No. The Board's Report covers CSR activities in narrative form, while CSR-2 is a separate, fully e-filed return on standardised fields, structured as project-level data the MCA can aggregate across companies.
Does a company with no profit have to file CSR-2?
Only if it crossed one of the three Section 135 thresholds in the preceding financial year. A genuine net loss, combined with net worth and turnover below the respective thresholds, keeps a company outside the obligation entirely.
Can CSR-2 be revised after it's submitted?
The MCA21 portal doesn't offer a routine revision option once CSR-2 is filed. Errors typically need professional review and, where the portal permits it, a fresh filing or correction, so accuracy on the first attempt, especially the AOC-4 SRN and spend figures, matters.

Set of tasks:
a. Rework the CSR-2 passage starting with "No. The Board's" and going on through "the obligation entirely.", putting "fiscal year" in place of "financial year".
b. According to the CSR-2 passage, what must a company have crossed in the preceding financial year to be required to file CSR-2?
c. Carry on the CSR-2 passage from the point where it stops.
None of the lines are needed here.

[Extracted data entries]
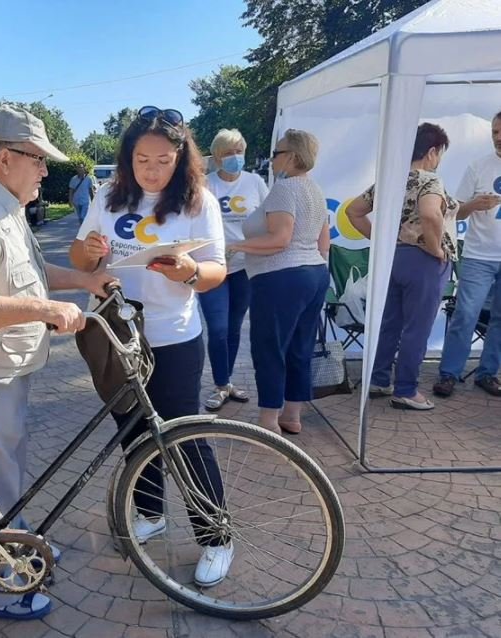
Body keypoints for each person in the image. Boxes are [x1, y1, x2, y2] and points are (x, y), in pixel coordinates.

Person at [0, 104, 116, 620]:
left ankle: (17, 547)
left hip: (8, 366)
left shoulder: (6, 206)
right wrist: (46, 310)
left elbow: (33, 274)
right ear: (5, 157)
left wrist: (83, 282)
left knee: (8, 468)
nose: (45, 170)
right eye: (38, 159)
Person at [69, 105, 234, 587]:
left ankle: (216, 535)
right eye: (143, 159)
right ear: (128, 158)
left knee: (186, 440)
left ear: (181, 157)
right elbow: (79, 257)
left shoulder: (197, 201)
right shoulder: (108, 195)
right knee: (133, 432)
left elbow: (216, 272)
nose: (152, 169)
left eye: (163, 160)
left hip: (174, 335)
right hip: (118, 335)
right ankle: (150, 513)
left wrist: (190, 272)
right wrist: (92, 252)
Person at [346, 123, 460, 410]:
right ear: (432, 151)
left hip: (393, 258)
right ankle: (407, 390)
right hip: (423, 261)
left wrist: (383, 238)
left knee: (391, 323)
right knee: (417, 328)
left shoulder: (390, 180)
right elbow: (430, 213)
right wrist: (435, 248)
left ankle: (379, 378)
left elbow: (353, 211)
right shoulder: (431, 181)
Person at [228, 129, 330, 434]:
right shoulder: (316, 190)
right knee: (299, 346)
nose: (273, 159)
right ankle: (291, 415)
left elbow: (280, 239)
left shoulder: (284, 190)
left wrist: (236, 246)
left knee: (269, 348)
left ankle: (268, 420)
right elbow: (323, 242)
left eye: (277, 152)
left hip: (280, 277)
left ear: (293, 157)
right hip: (314, 273)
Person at [199, 129, 269, 411]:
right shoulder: (206, 185)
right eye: (229, 152)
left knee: (233, 327)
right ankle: (219, 384)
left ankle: (226, 383)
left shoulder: (255, 182)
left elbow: (268, 216)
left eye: (239, 151)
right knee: (217, 329)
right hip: (213, 267)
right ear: (217, 157)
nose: (235, 157)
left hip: (245, 267)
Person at [433, 112, 501, 398]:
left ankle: (487, 374)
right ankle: (449, 374)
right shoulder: (478, 167)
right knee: (466, 315)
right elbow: (456, 210)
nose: (498, 137)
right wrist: (473, 204)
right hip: (478, 256)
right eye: (495, 132)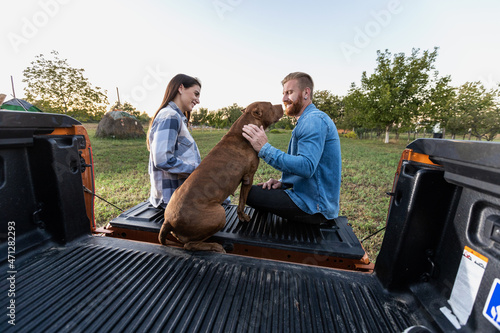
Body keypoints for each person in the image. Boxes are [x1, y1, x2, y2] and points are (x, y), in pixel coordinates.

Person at [242, 72, 341, 224]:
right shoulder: (307, 120)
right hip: (312, 201)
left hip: (314, 208)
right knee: (256, 191)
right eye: (283, 93)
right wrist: (283, 183)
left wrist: (264, 148)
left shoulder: (313, 120)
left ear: (306, 93)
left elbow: (307, 166)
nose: (284, 99)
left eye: (289, 92)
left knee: (248, 193)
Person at [147, 74, 202, 209]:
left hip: (177, 198)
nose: (198, 100)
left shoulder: (176, 117)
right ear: (181, 88)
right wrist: (198, 170)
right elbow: (162, 159)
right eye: (196, 94)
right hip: (171, 201)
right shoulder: (170, 116)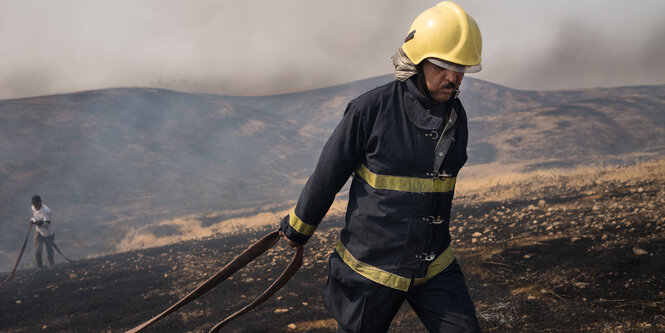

Exercise results:
a.
No. The Board's Report covers CSR activities in narrative form, while CSR-2 is a separate, fully e-filed return on standardised fields, structured as project-level data the MCA can aggregate across companies.
Does a company with no profit have to file CSR-2?
Only if it crossed one of the three Section 135 thresholds in the preceding fiscal year. A genuine net loss, combined with net worth and turnover below the respective thresholds, keeps a company outside the obligation entirely.

b. One of the three Section 135 thresholds.

c.
Is CSR-2 linked to AOC-4 every year?
Yes. It's filed separately but only after AOC-4, because the AOC-4 SRN is a mandatory field. There's no way to complete CSR-2 before the financial statements are on record.
Who signs Form CSR-2?
A director or authorised signatory signs it digitally using a valid Digital Signature Certificate. The web form itself doesn't mandate certification by a practising company secretary or chartered accountant, though a professional review before submission is a sensible precaution given the penalty exposure.